**INSTRUCCIONES A SEGUIR:** Indique cuántas de las filas siguientes contienen la palabra "heart", teniendo en cuenta las mayúsculas y minúsculas. Responda únicamente con el número.

(Líneas de datos)
========

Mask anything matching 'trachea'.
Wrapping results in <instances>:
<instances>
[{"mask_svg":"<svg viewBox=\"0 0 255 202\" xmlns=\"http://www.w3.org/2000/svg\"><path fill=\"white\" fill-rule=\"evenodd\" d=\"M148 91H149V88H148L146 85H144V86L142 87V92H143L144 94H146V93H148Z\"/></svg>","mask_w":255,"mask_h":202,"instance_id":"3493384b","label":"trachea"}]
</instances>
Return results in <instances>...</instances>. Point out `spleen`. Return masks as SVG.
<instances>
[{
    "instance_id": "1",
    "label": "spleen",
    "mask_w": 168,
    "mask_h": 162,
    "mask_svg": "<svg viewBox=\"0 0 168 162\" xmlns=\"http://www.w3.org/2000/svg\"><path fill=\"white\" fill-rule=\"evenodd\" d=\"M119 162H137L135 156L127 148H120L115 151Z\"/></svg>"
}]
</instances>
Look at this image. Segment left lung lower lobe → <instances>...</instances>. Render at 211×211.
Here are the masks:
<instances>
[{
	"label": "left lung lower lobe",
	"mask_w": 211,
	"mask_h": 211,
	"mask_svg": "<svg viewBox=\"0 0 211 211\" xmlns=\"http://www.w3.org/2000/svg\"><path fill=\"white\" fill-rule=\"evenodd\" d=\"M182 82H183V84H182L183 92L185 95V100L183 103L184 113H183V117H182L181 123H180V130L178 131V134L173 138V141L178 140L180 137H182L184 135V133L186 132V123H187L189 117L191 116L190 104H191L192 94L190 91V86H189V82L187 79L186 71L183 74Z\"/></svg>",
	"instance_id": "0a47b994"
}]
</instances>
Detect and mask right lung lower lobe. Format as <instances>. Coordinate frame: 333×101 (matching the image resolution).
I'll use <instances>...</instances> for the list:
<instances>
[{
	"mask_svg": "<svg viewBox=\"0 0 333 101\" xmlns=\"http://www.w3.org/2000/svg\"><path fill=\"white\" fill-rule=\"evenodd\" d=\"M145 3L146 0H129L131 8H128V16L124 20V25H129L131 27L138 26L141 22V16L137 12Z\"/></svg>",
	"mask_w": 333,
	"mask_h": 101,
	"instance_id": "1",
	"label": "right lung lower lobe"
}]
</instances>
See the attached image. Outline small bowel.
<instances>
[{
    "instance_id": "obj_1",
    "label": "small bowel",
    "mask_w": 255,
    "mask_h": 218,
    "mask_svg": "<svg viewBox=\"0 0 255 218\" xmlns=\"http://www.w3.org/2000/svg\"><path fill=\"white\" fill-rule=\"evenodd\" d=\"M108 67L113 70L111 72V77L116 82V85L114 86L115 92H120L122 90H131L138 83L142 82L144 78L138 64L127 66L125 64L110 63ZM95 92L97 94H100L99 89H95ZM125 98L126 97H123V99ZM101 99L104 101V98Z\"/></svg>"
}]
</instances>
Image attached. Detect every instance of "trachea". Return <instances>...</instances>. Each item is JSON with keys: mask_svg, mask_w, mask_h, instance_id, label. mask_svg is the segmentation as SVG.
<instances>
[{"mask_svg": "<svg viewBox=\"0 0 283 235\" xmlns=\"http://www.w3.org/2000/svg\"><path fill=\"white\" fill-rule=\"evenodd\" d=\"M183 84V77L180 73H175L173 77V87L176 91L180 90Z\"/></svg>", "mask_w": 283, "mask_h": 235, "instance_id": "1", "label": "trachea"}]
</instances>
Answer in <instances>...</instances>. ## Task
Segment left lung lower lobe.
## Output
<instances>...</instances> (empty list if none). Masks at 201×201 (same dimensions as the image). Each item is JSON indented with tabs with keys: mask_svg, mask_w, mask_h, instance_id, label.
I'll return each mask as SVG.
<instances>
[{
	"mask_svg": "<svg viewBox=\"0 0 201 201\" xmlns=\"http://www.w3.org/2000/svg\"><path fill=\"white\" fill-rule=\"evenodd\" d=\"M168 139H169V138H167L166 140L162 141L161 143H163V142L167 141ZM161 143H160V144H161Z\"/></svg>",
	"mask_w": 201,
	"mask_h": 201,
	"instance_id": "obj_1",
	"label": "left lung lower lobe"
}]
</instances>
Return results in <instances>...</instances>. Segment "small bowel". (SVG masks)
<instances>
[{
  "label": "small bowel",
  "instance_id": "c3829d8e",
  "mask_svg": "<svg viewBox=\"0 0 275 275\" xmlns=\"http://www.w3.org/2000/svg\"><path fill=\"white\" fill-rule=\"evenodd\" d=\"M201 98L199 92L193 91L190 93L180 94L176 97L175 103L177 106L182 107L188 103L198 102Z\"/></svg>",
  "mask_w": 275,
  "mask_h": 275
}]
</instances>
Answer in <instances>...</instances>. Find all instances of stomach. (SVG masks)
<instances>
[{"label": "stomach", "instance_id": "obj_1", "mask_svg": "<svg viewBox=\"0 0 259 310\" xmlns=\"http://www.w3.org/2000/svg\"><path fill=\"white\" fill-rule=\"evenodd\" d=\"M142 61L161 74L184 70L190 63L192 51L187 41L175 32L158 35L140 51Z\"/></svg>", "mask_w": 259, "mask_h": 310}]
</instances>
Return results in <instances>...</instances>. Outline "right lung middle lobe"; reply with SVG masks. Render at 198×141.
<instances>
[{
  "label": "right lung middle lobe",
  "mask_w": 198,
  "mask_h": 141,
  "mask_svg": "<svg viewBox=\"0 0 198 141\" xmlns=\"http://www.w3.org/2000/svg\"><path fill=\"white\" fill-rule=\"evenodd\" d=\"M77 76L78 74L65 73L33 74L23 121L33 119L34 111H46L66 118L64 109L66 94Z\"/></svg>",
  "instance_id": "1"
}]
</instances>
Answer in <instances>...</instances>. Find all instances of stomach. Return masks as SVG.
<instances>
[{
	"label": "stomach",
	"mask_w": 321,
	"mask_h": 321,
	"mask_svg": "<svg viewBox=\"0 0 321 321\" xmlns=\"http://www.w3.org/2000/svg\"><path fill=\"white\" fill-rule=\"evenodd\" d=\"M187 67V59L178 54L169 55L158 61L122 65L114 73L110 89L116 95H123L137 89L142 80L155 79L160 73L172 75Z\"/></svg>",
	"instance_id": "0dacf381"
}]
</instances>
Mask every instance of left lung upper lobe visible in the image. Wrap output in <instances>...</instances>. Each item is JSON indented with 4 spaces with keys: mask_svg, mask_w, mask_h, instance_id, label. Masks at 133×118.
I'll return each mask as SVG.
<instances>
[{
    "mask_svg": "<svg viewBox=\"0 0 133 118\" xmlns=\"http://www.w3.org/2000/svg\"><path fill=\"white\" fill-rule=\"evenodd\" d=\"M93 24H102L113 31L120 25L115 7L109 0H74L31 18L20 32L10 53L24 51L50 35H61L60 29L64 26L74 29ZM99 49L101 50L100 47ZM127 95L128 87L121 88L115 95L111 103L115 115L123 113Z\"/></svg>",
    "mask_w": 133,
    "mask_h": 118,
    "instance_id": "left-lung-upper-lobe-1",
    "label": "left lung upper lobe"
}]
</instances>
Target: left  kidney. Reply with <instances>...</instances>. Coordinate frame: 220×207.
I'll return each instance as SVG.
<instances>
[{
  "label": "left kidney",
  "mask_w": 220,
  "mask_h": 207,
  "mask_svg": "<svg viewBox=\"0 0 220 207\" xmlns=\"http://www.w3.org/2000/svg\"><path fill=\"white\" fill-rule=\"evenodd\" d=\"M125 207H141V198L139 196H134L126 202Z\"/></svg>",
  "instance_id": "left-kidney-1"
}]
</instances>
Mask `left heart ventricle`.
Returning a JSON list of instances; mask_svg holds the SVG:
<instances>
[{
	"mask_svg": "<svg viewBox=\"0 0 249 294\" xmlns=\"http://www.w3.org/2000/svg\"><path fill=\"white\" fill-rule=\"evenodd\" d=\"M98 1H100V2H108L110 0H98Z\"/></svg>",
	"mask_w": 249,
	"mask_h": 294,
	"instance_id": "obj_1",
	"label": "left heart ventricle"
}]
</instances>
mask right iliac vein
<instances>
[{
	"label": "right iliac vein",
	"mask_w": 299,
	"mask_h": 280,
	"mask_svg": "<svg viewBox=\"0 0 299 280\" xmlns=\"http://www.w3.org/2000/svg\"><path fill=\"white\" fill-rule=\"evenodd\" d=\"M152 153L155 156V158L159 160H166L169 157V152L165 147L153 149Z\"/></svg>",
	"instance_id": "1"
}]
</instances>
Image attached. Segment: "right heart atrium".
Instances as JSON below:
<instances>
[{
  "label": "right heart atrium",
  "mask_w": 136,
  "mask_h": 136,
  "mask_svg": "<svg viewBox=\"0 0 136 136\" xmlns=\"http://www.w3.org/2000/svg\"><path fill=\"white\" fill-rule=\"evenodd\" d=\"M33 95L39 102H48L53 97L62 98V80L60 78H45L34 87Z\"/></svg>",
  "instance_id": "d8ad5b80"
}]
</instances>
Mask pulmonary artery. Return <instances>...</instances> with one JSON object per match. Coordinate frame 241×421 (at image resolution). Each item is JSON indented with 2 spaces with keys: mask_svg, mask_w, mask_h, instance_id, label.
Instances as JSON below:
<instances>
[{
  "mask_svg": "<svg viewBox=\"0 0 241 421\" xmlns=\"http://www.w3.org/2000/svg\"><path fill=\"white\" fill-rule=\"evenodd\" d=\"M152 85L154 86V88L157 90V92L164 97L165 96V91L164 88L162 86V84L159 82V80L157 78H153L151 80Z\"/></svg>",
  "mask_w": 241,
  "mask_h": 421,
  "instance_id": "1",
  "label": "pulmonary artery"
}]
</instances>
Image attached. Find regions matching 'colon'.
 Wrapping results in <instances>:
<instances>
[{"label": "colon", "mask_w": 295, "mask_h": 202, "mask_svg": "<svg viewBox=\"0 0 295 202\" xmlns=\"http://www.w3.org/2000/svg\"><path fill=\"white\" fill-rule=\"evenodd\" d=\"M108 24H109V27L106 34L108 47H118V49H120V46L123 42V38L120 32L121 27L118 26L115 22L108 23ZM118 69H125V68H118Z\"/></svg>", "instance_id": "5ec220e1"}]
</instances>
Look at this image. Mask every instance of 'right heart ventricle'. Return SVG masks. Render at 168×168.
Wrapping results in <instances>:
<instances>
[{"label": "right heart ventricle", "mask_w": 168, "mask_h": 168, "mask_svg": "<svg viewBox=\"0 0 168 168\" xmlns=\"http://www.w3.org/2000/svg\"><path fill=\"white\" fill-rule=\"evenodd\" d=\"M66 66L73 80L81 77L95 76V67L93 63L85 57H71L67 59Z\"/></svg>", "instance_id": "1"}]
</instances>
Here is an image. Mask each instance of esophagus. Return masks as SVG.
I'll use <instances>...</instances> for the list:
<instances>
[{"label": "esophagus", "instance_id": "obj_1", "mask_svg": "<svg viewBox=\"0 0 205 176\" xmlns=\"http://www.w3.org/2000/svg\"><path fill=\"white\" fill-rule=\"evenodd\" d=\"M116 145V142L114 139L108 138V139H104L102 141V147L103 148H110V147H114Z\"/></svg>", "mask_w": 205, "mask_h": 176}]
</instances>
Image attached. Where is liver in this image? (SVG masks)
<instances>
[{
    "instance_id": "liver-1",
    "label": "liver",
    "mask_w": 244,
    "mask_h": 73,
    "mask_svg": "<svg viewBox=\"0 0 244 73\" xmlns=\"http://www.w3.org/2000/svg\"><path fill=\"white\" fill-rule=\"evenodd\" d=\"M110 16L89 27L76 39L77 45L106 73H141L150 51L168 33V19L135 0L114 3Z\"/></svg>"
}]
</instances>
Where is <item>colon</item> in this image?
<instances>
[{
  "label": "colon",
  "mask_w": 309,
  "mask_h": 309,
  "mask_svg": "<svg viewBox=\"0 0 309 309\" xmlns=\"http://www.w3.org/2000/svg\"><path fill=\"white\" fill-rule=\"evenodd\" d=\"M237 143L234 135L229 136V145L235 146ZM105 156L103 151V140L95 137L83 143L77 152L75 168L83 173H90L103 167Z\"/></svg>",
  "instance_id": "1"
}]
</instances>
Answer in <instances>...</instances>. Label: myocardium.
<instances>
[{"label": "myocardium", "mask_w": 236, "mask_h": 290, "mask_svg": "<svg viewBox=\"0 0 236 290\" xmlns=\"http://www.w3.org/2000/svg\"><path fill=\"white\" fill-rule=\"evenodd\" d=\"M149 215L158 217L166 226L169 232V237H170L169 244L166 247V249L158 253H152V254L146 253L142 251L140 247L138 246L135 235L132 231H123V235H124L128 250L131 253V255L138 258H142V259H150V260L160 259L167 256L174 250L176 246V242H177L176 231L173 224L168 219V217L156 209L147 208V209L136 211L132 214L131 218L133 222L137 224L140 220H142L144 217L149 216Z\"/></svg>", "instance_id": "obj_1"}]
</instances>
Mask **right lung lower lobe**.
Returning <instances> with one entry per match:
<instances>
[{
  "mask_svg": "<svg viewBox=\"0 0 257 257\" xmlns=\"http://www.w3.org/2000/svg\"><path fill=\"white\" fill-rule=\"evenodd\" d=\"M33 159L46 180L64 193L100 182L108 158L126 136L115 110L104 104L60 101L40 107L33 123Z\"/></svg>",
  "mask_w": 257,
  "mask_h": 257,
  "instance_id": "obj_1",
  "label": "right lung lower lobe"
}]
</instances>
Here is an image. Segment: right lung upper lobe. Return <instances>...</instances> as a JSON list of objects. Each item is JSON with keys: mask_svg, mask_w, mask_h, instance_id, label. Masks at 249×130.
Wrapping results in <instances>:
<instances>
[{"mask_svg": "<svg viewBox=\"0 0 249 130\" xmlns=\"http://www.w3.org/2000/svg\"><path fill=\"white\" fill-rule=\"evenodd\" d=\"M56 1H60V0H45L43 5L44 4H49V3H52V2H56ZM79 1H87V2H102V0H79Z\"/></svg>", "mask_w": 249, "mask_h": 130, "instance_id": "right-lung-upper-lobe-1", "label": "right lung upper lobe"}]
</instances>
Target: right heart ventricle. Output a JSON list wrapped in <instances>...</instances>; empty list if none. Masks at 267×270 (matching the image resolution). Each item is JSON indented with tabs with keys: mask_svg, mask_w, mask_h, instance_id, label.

========

**RESULTADO DEL EJERCICIO:** 7